◆ Task objective
Please continue the article on workplace stress below, picking up after its last tip.

Ability to deal with workplace stress should be at the top of the list. “People are asking me for answers,” says Sharon Melnick, Ph.D., a business psychologist and author of Success Under Stress. “Everyone feels overwhelmed and overly busy.”
In an article in Forbes Magazine (https://www.forbes.com/sites/jennagoudreau/2013/03/20/12-ways-to-eliminate-stress-at-work/?sh=43ee5e917f29) by staff writer Jenna Goudreau, Dr. Melnick gives suggestions for a dozen ways for all of us to cut down on high stress levels in the work place.
- Act rather than react – Identify what you can and cannot control. Perform impeccably on your parts of a project and let the rest go. Your skills and focus will shine through.
- Take a deep breath – One of the most effective methods of controlling stress is to breath properly. You can do a breathing exercise right in the middle of a stressful meeting without anyone knowing what you are doing.
- Eliminate interruptions – only answer emails and phone messages during certain times of the day and then close your office door. If you don’t have a door, turn your chair so your back is facing out, put up a sign that says when you will be available, and ignore those who come to see you. Your co-workers will self-train and eventually only come when they know you are available.
- Schedule your day so you can stay focused and on task – write a priority list before you go home in the afternoon, and then review it before you start your day. Should they be re-ordered? Did something change overnight that should be reflected in your plan for the day?
- Eat right and get enough sleep – provide your body with the right fuel, and sleep enough to reset yourself for a new day.
- Change the story – reinterpret the facts. Stressful reactions develop from looking at things through a certain lens. Change the lens. Don’t be a Pollyanna who doesn’t face facts realistically, but remember others’ opinions about you and your skill set are not necessarily negative.

◆ Records supplied
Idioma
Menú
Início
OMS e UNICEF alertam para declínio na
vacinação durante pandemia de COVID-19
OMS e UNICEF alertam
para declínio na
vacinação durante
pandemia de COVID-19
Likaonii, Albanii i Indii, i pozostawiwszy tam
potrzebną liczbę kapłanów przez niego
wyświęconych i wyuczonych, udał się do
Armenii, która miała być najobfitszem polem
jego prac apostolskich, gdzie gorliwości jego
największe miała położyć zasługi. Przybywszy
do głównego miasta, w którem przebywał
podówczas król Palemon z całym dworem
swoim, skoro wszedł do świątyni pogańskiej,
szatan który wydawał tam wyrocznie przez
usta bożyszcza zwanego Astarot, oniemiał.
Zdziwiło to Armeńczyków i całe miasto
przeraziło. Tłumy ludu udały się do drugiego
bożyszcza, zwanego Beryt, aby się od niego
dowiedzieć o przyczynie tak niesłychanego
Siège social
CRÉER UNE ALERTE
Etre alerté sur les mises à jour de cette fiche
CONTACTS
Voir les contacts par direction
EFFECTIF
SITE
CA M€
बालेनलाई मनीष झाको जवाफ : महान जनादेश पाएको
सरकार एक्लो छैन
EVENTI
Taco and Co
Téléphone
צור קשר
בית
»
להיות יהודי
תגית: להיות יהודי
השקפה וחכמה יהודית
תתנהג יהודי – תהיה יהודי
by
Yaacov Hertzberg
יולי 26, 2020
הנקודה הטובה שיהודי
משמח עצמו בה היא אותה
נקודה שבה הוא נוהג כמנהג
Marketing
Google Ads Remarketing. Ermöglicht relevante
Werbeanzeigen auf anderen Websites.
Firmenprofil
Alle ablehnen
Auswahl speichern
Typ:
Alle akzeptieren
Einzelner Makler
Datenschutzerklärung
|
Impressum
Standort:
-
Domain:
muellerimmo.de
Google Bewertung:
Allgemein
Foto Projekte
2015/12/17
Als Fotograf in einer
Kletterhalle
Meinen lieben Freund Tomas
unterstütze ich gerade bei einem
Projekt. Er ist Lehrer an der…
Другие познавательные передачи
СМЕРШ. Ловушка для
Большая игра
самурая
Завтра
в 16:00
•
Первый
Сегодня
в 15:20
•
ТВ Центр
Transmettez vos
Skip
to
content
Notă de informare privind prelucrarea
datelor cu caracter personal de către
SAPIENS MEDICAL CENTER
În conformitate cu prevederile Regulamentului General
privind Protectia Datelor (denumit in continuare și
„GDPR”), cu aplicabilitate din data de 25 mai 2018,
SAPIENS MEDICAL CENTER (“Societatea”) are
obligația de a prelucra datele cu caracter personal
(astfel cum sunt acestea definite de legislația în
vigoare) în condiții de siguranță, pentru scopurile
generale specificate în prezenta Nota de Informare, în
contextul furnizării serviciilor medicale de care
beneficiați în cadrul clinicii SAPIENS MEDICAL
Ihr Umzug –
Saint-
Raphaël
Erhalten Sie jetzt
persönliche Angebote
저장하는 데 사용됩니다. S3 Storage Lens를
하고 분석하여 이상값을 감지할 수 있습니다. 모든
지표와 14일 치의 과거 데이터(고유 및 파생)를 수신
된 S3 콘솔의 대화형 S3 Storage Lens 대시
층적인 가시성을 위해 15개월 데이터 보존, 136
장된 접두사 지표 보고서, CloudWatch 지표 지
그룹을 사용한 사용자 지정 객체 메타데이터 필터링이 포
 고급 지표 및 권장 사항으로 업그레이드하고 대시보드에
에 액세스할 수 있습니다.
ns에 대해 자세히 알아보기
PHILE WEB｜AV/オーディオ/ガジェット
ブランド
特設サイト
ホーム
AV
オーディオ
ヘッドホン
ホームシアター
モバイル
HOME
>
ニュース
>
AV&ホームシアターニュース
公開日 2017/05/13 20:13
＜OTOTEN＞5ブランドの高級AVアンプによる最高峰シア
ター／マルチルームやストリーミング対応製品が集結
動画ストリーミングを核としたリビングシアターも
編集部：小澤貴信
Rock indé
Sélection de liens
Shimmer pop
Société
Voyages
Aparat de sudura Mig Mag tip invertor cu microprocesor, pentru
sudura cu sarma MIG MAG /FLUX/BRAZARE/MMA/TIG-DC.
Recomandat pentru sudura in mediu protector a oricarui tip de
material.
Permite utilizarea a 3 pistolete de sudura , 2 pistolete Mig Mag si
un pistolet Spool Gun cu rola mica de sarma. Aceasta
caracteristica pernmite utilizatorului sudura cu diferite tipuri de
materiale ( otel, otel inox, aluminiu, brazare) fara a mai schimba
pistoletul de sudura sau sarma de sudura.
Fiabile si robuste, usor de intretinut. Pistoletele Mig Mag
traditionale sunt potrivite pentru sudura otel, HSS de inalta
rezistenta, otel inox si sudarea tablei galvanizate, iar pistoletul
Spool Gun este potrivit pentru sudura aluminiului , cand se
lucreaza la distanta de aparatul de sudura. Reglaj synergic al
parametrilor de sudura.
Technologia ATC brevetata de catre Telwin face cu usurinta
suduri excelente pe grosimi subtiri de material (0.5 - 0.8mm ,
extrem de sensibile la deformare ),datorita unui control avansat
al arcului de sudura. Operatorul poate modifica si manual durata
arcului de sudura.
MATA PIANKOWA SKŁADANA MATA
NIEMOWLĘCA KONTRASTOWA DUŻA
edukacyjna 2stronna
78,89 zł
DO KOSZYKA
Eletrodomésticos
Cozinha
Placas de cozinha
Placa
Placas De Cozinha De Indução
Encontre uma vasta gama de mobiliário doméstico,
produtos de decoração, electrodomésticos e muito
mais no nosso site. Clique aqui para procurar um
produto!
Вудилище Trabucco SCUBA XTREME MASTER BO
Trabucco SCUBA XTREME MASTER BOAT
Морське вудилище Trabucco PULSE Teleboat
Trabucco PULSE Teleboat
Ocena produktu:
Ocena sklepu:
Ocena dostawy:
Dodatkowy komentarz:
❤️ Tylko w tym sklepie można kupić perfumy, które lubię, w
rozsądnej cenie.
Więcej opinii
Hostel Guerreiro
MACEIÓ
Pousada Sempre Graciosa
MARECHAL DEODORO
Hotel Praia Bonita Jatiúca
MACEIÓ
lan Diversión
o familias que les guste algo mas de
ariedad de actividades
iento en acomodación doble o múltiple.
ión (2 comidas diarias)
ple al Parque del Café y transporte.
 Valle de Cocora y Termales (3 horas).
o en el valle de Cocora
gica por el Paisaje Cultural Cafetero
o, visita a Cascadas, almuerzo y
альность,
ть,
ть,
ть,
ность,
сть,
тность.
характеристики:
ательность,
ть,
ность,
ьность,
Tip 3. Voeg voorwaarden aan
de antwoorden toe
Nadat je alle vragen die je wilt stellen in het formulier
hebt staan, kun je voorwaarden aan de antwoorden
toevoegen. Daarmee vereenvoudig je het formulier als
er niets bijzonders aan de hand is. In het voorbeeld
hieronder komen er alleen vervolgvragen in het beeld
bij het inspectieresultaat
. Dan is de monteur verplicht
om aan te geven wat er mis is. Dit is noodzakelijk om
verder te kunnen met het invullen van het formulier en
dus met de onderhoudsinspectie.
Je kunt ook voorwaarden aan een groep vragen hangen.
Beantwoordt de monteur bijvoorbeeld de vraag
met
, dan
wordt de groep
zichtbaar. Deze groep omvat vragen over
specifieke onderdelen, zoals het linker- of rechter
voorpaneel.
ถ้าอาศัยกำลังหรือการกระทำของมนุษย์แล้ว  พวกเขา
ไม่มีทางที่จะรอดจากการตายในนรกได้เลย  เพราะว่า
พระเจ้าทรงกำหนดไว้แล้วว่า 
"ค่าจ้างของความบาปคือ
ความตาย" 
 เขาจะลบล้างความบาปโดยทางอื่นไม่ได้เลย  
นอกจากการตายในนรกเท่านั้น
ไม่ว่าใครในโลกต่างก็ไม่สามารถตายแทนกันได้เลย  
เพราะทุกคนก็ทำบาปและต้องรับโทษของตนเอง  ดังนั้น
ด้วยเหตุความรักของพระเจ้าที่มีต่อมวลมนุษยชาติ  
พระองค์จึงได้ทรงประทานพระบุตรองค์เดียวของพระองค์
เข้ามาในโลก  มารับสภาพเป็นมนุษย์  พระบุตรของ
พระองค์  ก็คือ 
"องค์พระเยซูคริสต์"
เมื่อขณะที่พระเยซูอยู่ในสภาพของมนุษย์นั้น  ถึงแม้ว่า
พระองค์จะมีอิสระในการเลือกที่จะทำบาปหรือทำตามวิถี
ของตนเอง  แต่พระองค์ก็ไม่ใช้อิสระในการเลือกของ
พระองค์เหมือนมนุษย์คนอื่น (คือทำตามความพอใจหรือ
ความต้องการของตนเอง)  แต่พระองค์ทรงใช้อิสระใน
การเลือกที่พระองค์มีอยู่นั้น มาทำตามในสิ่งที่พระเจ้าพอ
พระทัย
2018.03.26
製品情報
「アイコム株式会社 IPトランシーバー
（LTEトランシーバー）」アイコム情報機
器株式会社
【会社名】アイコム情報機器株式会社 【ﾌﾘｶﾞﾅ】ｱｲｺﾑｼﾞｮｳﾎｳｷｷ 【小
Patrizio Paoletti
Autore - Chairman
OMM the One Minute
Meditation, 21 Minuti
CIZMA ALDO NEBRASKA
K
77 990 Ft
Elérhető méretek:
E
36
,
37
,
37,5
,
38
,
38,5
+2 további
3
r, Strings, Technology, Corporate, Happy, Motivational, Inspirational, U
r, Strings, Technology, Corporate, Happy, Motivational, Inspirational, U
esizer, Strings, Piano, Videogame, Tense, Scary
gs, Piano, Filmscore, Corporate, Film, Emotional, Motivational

◆ Solved exercise
- Cool down quickly – pull in air through your pursed lips and blow it out your nose. Done correctly you will feel a physical cooling off in your mouth that will inspire a mental coolness.
- Identify self-imposed stress ‒ change your focus from others’ perception of your work to the work itself. This has an added benefit: you’re more likely to impress those with whom you work.
- Re-order your priorities – Melnick says, “Focus on projects that will have the most impact and are best aligned with your goals.”
- Reset your Panic Button – learn about acupuncture points that will help you settle down. For example, Dr. Melnick suggests positioning your thumb on the side of your middle finger and applying pressure. This will instantly helps regulate your blood pressure.
- Influence others – in other words confront a stressful situation or employee as soon as possible. Don’t let the situation fester and grow in your mind. Help others to see things your way.
- Be your own best critic – internal negativity is as likely to stress you out as external negativity is. Pump yourself up! Encouraging thoughts will help you achieve at the highest levels and train others to think positively about themselves.